## ARTIKEL
* * * * * * * * *
Kedua nabi ini juga menggambarkan
peran para wanita. Bedanya wanita yang ada pada kisah Nabi Yusuf berbanding
terbalik dengan yang ada pada kisah Nabi Musa. Wanita pada cerita Nabi Yusuf
(istri penguasa Mesir yang mencoba menggoda Nabi Yusuf) lebih cenderung sebagai
penguji dan cobaan (mihnah) adapaun wanita yang terdapat dalam kisah Nabi Musa
(baik ibu, suadara perempuannya, istri Firaun hingga istri Nabi Musa) lebih
cenderung membawa angin positif, anugrah dan rahmat dari Allah (mihnah).
Ketika di Madyan Nabi Musa bertemu
dengan dua orang wanita yang sedang mengantri untuk mengambil air. Setelah
dibantu Nabi Musa salah seorang wanita tadi kembali dan memanggil Nabi Musa dan
mengabarkan bahwa bapak mereka ingin bertemu dengannya dimana nantinya salah
satu di antara mereka diangakat menjadi istri Nabi Musa. Kita banyak mendapat
pelajaran dari kisah kedua wanita ini diantaranya wanita sebaiknya tidak keluar
seorang diri walau hal itu sebenarnya dapat dilakukan, keluarnya kedua wanita tadi
bukan sekedar untuk bersenang-senang atau berleha-leha namun untuk memenuhi
kebutuhan penting keluarga. Ketika keluar wanita hedaknya selalu beradab dan
sopan tidak berlenggak-lenggok dan mata yang menggoda. Keluarnya wanita harus
disesuaikan dengan kebutuhan saja dan ketika ia sudah selesai melaksanakan
keperluannya sepatutnya ia segera kembali.
* * * * * * * * *
## DATA YANG DITAMPILKAN
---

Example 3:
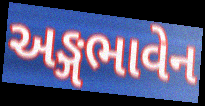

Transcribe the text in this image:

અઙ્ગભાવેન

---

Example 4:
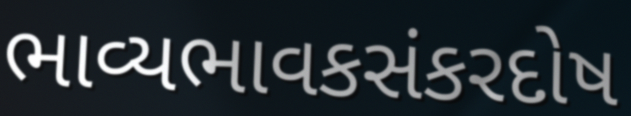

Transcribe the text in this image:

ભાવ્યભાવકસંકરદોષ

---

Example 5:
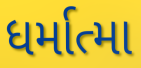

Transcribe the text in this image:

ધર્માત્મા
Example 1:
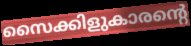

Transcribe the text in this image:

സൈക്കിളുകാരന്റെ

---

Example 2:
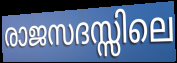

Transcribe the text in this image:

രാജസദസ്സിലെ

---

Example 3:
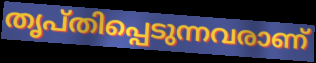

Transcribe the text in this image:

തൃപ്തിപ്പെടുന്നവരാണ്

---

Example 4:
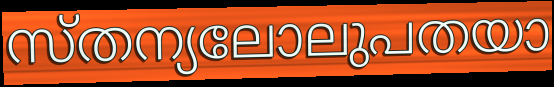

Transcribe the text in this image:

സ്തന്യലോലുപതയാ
* * * * * * * * *
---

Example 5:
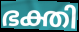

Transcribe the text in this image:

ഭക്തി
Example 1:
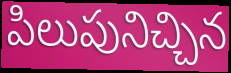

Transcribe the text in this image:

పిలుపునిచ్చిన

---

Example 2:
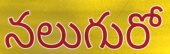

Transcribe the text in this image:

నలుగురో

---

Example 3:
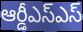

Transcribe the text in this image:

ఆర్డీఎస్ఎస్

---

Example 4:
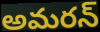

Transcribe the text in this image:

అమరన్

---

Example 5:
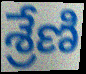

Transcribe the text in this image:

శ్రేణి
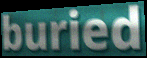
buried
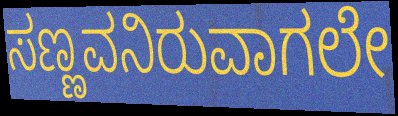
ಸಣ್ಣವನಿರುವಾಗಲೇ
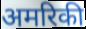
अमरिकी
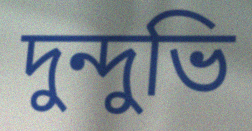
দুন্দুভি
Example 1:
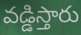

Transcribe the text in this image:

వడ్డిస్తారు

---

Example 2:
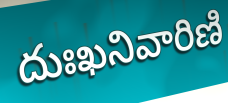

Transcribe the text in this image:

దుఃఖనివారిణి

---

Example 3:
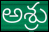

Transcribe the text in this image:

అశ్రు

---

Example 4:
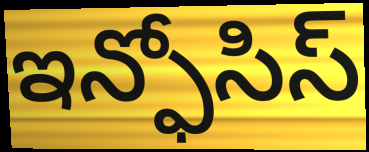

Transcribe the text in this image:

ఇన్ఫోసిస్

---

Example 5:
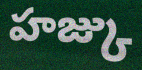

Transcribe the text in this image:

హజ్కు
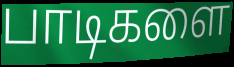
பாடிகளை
* * * * * * * * *
## TUGAS YANG DIKERJAKAN
(a) Berdasarkan artikel tentang peran wanita dalam kisah Nabi Yusuf dan Nabi Musa, jelaskan dalam satu hingga tiga kalimat alasan kedua wanita di Madyan keluar rumah.
(b) Teruskan artikel tentang peran wanita dalam kisah Nabi Yusuf dan Nabi Musa mulai dari kalimat terakhirnya.
Data tersebut tidak diperlukan untuk menyelesaikan tugas.

## KUNCI JAWABAN
(a) Kedua wanita itu keluar untuk memenuhi kebutuhan penting keluarga, yaitu mengantre untuk mengambil air. Mereka keluar bukan sekadar untuk bersenang-senang atau berleha-leha.

(b)
Pengangkatan
menjadi Nabi
Setelah berhijrah ke Madyan dan
berhasil menikahi salah satu putri Nabi Syu’aib beliau pergi menuju ke Mesir.
Di tengah-tengah perjalanan tepatya di bukit Turisna beliau diangkat menjadi
nabi dengan diberikan beberapa mukjizat seperti tongkat “ajaib” dan tangan yang
dapat bersinar. Dari sana juga beliau diberi julukan kalimullah
(orang yang dapat berdialog dengan Allah).
Namun ketika beliau diperintahkan
untuk menyampaikan misi dakwah ternyata menyelinap sedikit rasa takut untuk
memikul beban dan tugas ini. Hal ini didasari oleh beberapa alasan diantaranya;
Firaun terkenal dengan kezoliman, kemungkaran dan pengakuannya sebagai tuhan.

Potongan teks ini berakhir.